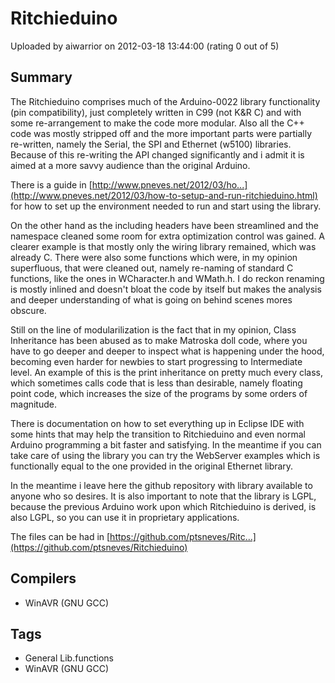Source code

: # Ritchieduino

Uploaded by aiwarrior on 2012-03-18 13:44:00 (rating 0 out of 5)

## Summary

The Ritchieduino comprises much of the Arduino-0022 library functionality (pin compatibility), just completely written in C99 (not K&R C) and with some re-arrangement to make the code more modular. Also all the C++ code was mostly stripped off and the more important parts were partially re-written, namely the Serial, the SPI and Ethernet (w5100) libraries. Because of this re-writing the API changed significantly and i admit it is aimed at a more savvy audience than the original Arduino.


There is a guide in [http://www.pneves.net/2012/03/ho...](http://www.pneves.net/2012/03/how-to-setup-and-run-ritchieduino.html) for how to set up the environment needed to run and start using the library.


On the other hand as the including headers have been streamlined and the namespace cleaned some room for extra optimization control was gained. A clearer example is that mostly only the wiring library remained, which was already C. There were also some functions which were, in my opinion superfluous, that were cleaned out, namely re-naming of standard C functions, like the ones in WCharacter.h and WMath.h. I do reckon renaming is mostly inlined and doesn't bloat the code by itself but makes the analysis and deeper understanding of what is going on behind scenes mores obscure.


Still on the line of modularilization is the fact that in my opinion, Class Inheritance has been abused as to make Matroska doll code, where you have to go deeper and deeper to inspect what is happening under the hood, becoming even harder for newbies to start progressing to Intermediate level. An example of this is the print inheritance on pretty much every class, which sometimes calls code that is less than desirable, namely floating point code, which increases the size of the programs by some orders of magnitude.  

There is documentation on how to set everything up in Eclipse IDE with some hints that may help the transition to Ritchieduino and even normal Arduino programming a bit faster and satisfying. In the meantime if you can take care of using the library you can try the WebServer examples which is functionally equal to the one provided in the original Ethernet library.


In the meantime i leave here the github repository with library available to anyone who so desires. It is also important to note that the library is LGPL, because the previous Arduino work upon which Ritchieduino is derived, is also LGPL, so you can use it in proprietary applications.


The files can be had in [https://github.com/ptsneves/Ritc...](https://github.com/ptsneves/Ritchieduino)

## Compilers

- WinAVR (GNU GCC)

## Tags

- General Lib.functions
- WinAVR (GNU GCC)
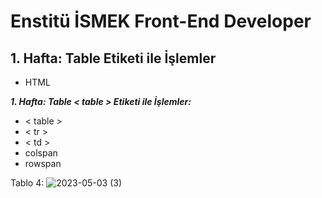 # Enstitü İSMEK Front-End Developer

## 1. Hafta: Table Etiketi ile İşlemler

- HTML

<b><i>1. Hafta: Table < table > Etiketi ile İşlemler:</i></b>

- < table >
- < tr >
- < td >
- colspan
- rowspan





Tablo 4:
![2023-05-03 (3)](https://user-images.githubusercontent.com/112883476/235873109-73de8808-5eb2-4cbf-af99-4159cc73a06d.png)
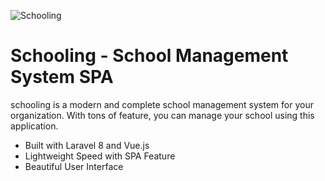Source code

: ![Schooling](https://i.imgur.com/pARyOP5.png)

# Schooling - School Management System SPA

schooling is a modern and complete school management system for your organization. With tons of feature, you can manage your school using this application.

- Built with Laravel 8 and Vue.js
- Lightweight Speed with SPA Feature
- Beautiful User Interface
#####
Your instructions: Reproduce the data verbatim from the line containing "Uploaded by aiwarrior" through the line containing "There is a guide", inclusive.

Answer to the problem:
Uploaded by aiwarrior on 2012-03-18 13:44:00 (rating 0 out of 5)

## Summary

The Ritchieduino comprises much of the Arduino-0022 library functionality (pin compatibility), just completely written in C99 (not K&R C) and with some re-arrangement to make the code more modular. Also all the C++ code was mostly stripped off and the more important parts were partially re-written, namely the Serial, the SPI and Ethernet (w5100) libraries. Because of this re-writing the API changed significantly and i admit it is aimed at a more savvy audience than the original Arduino.


There is a guide in [http://www.pneves.net/2012/03/ho...](http://www.pneves.net/2012/03/how-to-setup-and-run-ritchieduino.html) for how to set up the environment needed to run and start using the library.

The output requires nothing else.